MCNC Grid Initiatives
Phil Emer, Chuck Kesler
Return to top

Abstract
MCNC Grid Computing & Networking Services is a non-profit organization committed to advancing education, innovation and economic development throughout North Carolina by delivering next-generation information technology services. MCNC Grid Computing & Networking Services develops, tests and deploys grid computing and advanced networking solutions. Through its North Carolina Research and Education Network (NCREN), MCNC provides high-speed Internet, video, audio, data and computing services to universities and other institutions. NCREN is the backbone for the North Carolina Statewide Grid and future technology growth. Phil Emer and Chuck Kesler will provide a summary of North Carolina grid test and integration activities led by MCNC and its collaborators partners. The talk will cover selected technical solution details as well as policy and other non-technical aspects of our testing and deployment experiences.

Speaker Bio
With over 15 years as an IT professional, Chuck Kesler brings an extensive information systems background to his role as MCNC's director of Grid and Data Center Services. Since joining MCNC in 2001, Chuck has provided technical architecture and project management for MCNC's grid computing and hosting initiatives. His activities have included spearheading the deployment of the North Carolina BioGrid? Testbed and leading a collaborative grid infrastructure working group that includes representatives from North Carolina's university community.

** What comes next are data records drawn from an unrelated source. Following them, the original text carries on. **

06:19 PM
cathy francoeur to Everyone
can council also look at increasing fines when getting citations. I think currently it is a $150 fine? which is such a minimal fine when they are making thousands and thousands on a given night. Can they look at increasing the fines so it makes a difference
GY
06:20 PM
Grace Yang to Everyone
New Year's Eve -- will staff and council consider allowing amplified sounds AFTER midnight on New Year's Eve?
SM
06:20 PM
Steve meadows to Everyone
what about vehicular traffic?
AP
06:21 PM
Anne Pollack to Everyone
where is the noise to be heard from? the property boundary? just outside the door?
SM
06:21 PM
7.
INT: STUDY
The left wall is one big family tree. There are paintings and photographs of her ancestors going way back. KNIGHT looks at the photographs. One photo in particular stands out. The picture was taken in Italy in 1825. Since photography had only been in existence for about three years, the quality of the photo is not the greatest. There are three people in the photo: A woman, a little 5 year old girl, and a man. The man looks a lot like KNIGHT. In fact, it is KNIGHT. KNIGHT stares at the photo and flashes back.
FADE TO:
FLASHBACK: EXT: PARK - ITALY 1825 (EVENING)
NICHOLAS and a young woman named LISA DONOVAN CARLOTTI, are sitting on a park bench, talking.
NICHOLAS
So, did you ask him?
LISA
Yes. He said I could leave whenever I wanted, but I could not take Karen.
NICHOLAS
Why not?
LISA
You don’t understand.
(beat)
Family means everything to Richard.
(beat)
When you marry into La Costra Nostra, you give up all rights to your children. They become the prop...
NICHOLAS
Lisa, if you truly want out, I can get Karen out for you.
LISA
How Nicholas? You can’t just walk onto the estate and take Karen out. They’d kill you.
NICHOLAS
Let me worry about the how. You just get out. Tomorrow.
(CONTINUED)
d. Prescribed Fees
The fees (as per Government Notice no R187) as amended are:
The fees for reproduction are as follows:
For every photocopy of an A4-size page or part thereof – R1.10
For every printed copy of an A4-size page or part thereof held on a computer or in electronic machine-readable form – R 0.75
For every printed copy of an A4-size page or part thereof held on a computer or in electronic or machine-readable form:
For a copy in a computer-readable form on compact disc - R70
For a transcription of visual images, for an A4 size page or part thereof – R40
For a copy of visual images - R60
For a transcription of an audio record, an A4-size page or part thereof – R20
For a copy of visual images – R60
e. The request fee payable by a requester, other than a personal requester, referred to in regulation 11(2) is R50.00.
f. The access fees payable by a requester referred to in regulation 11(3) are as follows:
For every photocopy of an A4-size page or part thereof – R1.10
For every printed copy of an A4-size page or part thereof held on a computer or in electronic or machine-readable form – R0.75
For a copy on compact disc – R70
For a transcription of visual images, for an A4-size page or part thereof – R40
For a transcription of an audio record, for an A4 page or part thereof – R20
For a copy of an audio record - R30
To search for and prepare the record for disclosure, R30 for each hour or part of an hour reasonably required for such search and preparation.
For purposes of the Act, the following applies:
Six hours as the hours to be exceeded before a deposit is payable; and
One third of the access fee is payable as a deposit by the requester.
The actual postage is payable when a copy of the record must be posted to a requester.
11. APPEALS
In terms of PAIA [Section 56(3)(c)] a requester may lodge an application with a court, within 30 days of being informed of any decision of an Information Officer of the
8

Before joining MCNC, Kesler was Director of Information Technology for Carolina BroadBand? , an emerging telecommunications service provider in the Carolinas. There he was responsible for leading the group that designed the data center infrastructure to support the company's internal computing needs and ISP service offerings. His team also deployed and supported all corporate IT systems, including desktops, e-mail, file servers and the company's intranet.

In addition, he served in several technical management roles at Interpath, a leading application service provider (ASP). His experience there included a key role in the design and build-out of a 9,000 square foot server farm. Working with cross-functional teams, he helped deliver hosted solutions to customers in a variety of industries, including e-commerce, financial, healthcare and pharmaceuticals. He also led the group that established the company's information security program, which involved policy development, strengthening firewall and intrusion detection systems, and successfully implementing incident response procedures.

Much of Chuck's early career was spent at North Carolina State University, where he helped build and support the Eos/Unity distributed computing environments used by more than 30,000 students, faculty and staff. As these systems were early adopters of technologies such as Kerberos and AFS, Kesler gained in-depth exposure to delivering sophisticated network-based services in a large scale, highly technical university community.

Speaker Bio
Phil Emer has spent more than 15 years working at the intersections of networking, research and academia. He is currently a senior member of the technical staff in MCNC's Advanced Technologies Group, and the program director of the grid technology evaluation center.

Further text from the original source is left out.